The script-writer of Modern Warfare 2 says that the airport mission was needed to push the game to the next level.
Jesse Stern was a scriptwriter on both of the Modern Warfare games, in addition to his day job as writer on NCIS. In an interview over at GamePro, he discusses why the airport level was a risk that needed to be made in order to make a great game. (Spoiler note! If you are uncomfortable with reading spoilers to the story of MW2, you shouldn't have clicked on this story and you should definitely stop reading now.)
"I hope that game developers take the lesson that you've got to try things. You've got to go out on a limb sometimes. This is a triple-A game and the top grosser of all time with this huge budget behind it, yet we're still taking major chances wherever we can and the airport level was a risk we had to take. Sometimes you take huge risks and it really works. Sometimes it doesn't work at all. But if you don't take the chance, you're not going to make something new," Stern said.
When asked what would be the "right" moral action when you are playing an undercover CIA agent posing as a terrorist, Stern said,
There's three things you can do. Once you realize what's happening, you can open fire on the other terrorists that are with you. They'll turn around and kill you quickly, but that is an option. You can do nothing for the first half of that level too. You're not obligated to do anything other than walk and watch, which I think portrays another completely different feeling of helplessness. And the third option is [that] you can open fire.
Every single person in testing opened fire on the crowd, which is human nature. It feels so real but at the same time it's a video game and the response to it has been fascinating. I never really knew you could elicit such a deep feeling from a video game, but [that level] has.

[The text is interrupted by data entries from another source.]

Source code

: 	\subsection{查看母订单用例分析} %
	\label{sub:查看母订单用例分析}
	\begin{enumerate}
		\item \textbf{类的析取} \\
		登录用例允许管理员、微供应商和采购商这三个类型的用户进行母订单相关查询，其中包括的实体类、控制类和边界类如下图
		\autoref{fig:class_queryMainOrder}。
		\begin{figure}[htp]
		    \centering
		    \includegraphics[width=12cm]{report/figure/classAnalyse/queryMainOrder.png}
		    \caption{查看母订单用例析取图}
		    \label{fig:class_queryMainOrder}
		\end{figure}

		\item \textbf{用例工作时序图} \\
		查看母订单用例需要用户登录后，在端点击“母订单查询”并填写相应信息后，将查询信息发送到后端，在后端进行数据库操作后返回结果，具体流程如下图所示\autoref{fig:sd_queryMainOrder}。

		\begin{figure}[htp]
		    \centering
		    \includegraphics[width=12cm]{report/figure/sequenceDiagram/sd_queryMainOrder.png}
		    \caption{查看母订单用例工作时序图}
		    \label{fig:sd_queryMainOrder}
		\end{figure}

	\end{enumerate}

Given that Kevin McBride, the actor who voices "Soap" MacTavish, has mentioned talks of a MW2 film, it was inevitable that Stern would be involved. "Jason West, Steve Macuda and the rest of the guys from Infinity Ward have an interest in doing it and Activision wants to do it. I'd be very curious to give that a try. You've got your source material to draw on, which is the biggest advantage in getting one of these movies off the ground," Stern said.
It is interesting to hear about the game from a script-writer's perspective, instead of just the game designers. Perhaps other studios will take a cue from Infinity Ward and think about hiring top-notch Hollywood script writers to the team.